From time to time I like to check out how things are going with Star Citizen and see how some of the development for that title may affect things over here for people who may want to stay a little closer to the ground with combat flight simulators like IL-2 and DCS. On October 10, Cloud Imperium Games & Roberts Space Industries hosted their yearly Citizen Con showing off some of the latest work on the series. Let’s have a look.
Industry influencing technology

Star Citizen is an ambitious project that has grown to become even more ambitious as time has gone on. Although scope creep is a definite concern for this series, fans of the series seem undaunted and continue to pledge support as backers. Yes, if you didn’t know that already, Star Citizen is entirely funded through crowd sourcing and is in-fact the fourth largest crowd funded campaign ever currently sitting just under $200-million.
The funding has enabled Chris Roberts, the founder and mind behind Star Citizen, to create multiple game studios and has absorbed a number of developers for the Crysis-engine engine and other industry experts (the project has since moved on to the Cry-engine based Amazon Lumberyard).
The project is juggling a lot of different balls at once:
- Space combat simulator with complex physics and both space and planetary flight
- First person shooter with gravity and zero-G combat
- Massively multiplayer persistent universe with multiple star systems, planets, planet sized cities, transit systems and with trade and commerce systems built-in
I said ambitious and I don’t think I was overstating it.
Star Citizen is pushing PC gaming technology and its pushing it hard. Networking, graphics engines, physics, and AI are all being brought to bear. Most recently, the series is bringing voice over IP into the series along with something that I haven’t seen in a game before – face over IP. They are able to map facial expressions and translate them to your character (using a web camera or a dedicated piece of hardware).
It’s far from a polished product but you can play it today and enjoy some of the pieces of this world that have already been created.
A common denominator – combined arms
There was something about the Star Citizen gameplay demo at this year’s Citizen Con that struck me as familiar and that was the use of some combined arms. A player was walking around a planet looking for a mission objective when his landed ship is destroyed by a rival faction.

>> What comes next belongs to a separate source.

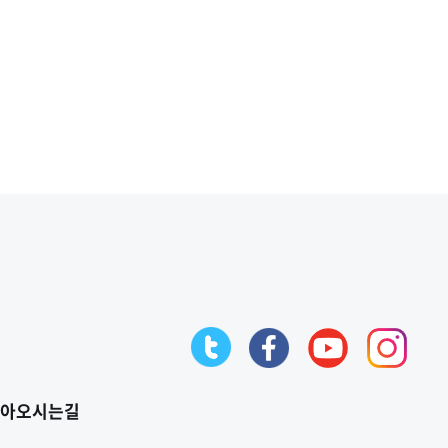
아오시는길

Watch the segment starting at the 1:00 hour mark to see some planetary gameplay including some flying with the new drop ship and some combined infantry and vehicle gameplay.

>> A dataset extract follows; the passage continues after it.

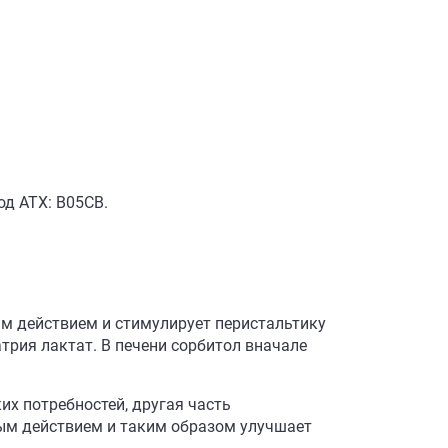
д АТХ: B05CB.
м действием и стимулирует перистальтику
рия лактат. В печени сорбитол вначале
их потребностей, другая часть
ным действием и таким образом улучшает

There are obvious possibilities of some layered combined arms stretching from ground to air to space in Star Citizen. This is not the only title trying to do this…
DCS already has been doing combined arms for years with DCS: Combined Arms and the so had the IL-2 series which had tentatively added a couple of playable tanks that enabled some limited combined arms. Of course ambitions for both series are bigger and Eagle Dynamics has said that they do intend to expand the scope of DCS: Combined Arms at some point. Meanwhile, 1CGS is busy working to expand IL-2’s combined arms abilities with Tank Crew.
Cinematic excellence
There’s the Persistent Universe that Star Citizen is championing where you can go anywhere, do anything, and fly whatever ship you or your organization can afford. Then there’s the single player experience which is called Squadron 42. This experience draws from elements of Chris Robert’s own Wing Commander (which he created for PC and then went on to direct the movie version), Star Wars, Battlestar Galactica, and just about any other military based space opera you can think of.
This year the team delivered a subdued and near ominous trailer release previewing some of the epic space battles still to come paired with some of the best looking motion capture technology I’ve seen in a game anywhere. Connected with that motion capture is a raft of celebrity names including Mark Hamill, Gillian Anderson, and Liam Cunningham (HBO fans will know his excellent work as Davos Seaworth on Game of Thrones).
This kind of cinematic experience where you play the cinematic and your experience inside the cockpit and back out of it is a fully realized idea is an area that flight sims don’t really do. Still, its certainly fun to have a look at what this title is pushing for.